# Work to complete
(1) In the blog post about teaching children's church, what picture did the writer show the kids during the lesson on hope?
(2) Count the lines in the rows below that contain the string "tuple". Reply with the number only.

Thursday, August 28, 2008

From the Mouth of Babes...

Okay, I know I’m a grump. Big surprise right? But in my defense I am also passionate, lovable, caring, a willing hug giver and not the least bit afraid to admit that I rather enjoy giggling. It’s also no surprise, if you know me or have read this blog, that I think we as Christians, and the church as a whole, have lost our collective minds on a lot of things. It’s also no surprise that I don’t think there are enough voices in the church calling people back to God and the scripture. But you know what? This isn’t about the myriad of things that I see wrong in our churches and our lives. No, this is about what I see that is right. Those glimpses that God offers us, that let us know that while things can often seem dire, discouraging, and seemingly impossible, He is in control and His spirit still thrives amongst us. Much like my Abram moment that I wrote about in “God and McDonalds”, I got a clear glimpse of God, His Grace, and what is beautiful and right about our Christianity.

I was leading “God’s Backyard” this past Sunday, which is my church’s version of “children’s church”. With that said, I really must preface this story with the fact, that pretty much any time you visit GBY you come away refreshed and reinvigorated. You see God at work, you feel His presence, and you are reminded, in these children, that there is always hope. As I told the director, the kids just “get it”. I suppose that’s probably why Jesus said in Matthew 18:3, “I tell you the truth, unless you change and become like little children, you will never enter in the kingdom of heaven.”

Anyhow, back to the story. I was teaching on the concept of “Hope”. Not really the easiest of things to teach children, plus I was on the backside of what had been a pretty tough couple of weeks. And as I was teaching, I used a picture of Daniel and the lions. I asked the kids if they knew what was going on in the picture. Several hands went up (great sign right there, by the way) But there was one little girl in particular that was bouncing up and down in her chair, just absolutely glowing. If I had to guess, she couldn’t have been more than 6, maybe seven years old at the absolute most. How could I not call on her?

So, I called on her and she just absolutely exploded. She didn’t just tell me and the class about Daniel and the lions, she began with the story of Shadrach, Meshach, and Abednego (by name no less). She was so genuinely excited to be sharing this with the class, that it was truly amazing. She went point-by-point, hitting them all, at a hundred mile an hour, grinning from ear-to-ear, bouncing up and down in her chair. How awesome is that!?

The excitement! The joy! The passion! When was the last time we saw this from an adult? That wasn’t in the process of using scripture as a weapon? Man, talk about being convicted. Kids get it, pure and simple. And in this little girl, I saw Christ’s words fulfilled, I saw precisely what He meant when He said the words I quoted earlier, “I tell you the truth, unless you change and become like little children, you will never enter in the kingdom of heaven.”

(Plain-text document sources)
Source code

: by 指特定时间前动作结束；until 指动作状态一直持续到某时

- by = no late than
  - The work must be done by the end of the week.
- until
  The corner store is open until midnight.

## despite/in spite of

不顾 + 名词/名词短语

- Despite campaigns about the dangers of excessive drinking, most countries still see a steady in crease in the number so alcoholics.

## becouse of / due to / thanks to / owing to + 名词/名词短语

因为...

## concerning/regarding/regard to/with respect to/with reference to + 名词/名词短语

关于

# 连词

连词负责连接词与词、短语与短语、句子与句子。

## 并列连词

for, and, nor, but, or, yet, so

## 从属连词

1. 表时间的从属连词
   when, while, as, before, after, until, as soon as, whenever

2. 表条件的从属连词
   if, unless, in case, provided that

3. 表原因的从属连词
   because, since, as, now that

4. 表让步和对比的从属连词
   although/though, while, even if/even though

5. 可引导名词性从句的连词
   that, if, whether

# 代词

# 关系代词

--

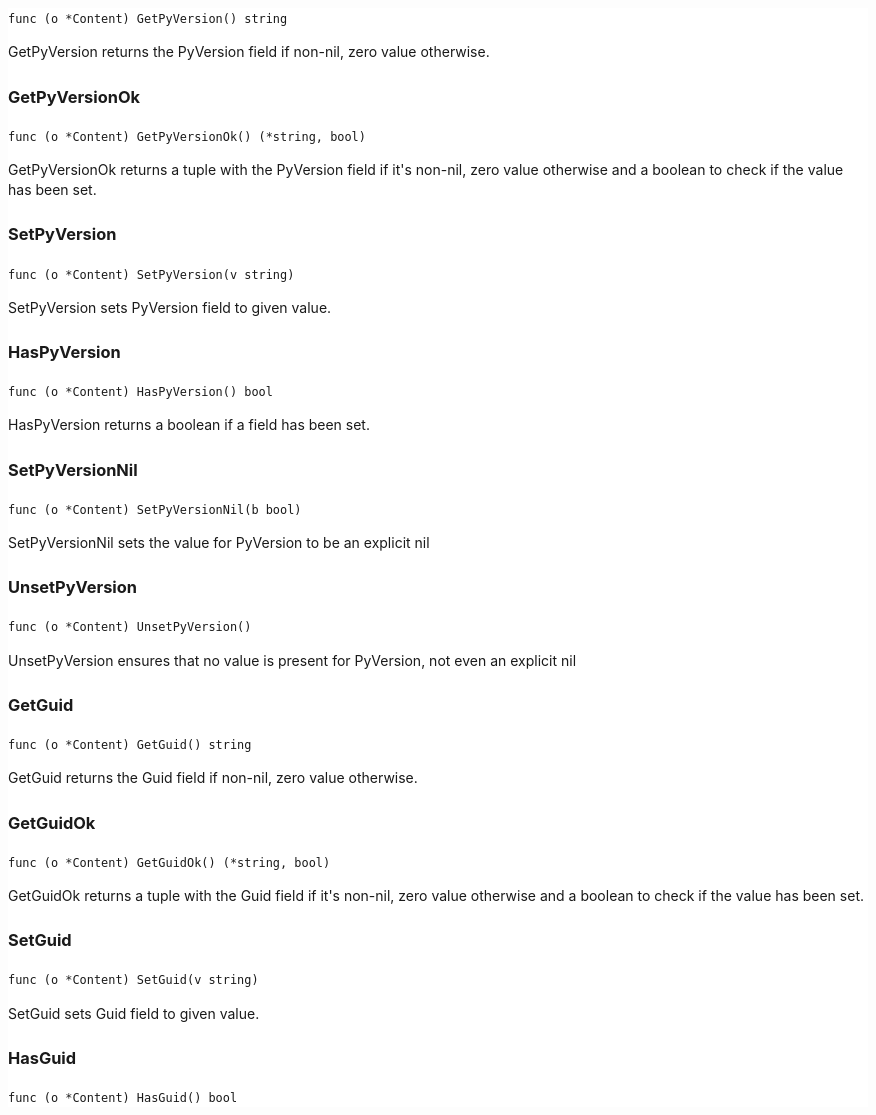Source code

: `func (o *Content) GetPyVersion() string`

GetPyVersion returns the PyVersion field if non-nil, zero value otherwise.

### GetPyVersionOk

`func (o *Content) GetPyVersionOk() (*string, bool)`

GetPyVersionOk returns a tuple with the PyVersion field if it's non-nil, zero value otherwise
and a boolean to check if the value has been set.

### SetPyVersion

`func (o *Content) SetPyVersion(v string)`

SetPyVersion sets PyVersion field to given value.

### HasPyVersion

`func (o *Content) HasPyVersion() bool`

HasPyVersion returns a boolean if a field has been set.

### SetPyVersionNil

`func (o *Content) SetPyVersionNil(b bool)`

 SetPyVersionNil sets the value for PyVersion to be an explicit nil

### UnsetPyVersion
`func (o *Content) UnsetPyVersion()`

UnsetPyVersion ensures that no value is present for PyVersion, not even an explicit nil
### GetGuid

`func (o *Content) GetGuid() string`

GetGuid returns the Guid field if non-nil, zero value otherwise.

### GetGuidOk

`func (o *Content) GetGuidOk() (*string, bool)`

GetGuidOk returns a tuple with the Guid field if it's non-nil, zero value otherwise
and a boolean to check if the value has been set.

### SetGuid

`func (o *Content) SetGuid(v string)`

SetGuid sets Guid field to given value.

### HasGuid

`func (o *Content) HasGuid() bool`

# Solutions to the tasks
(1) A picture of Daniel and the lions.

(2) 2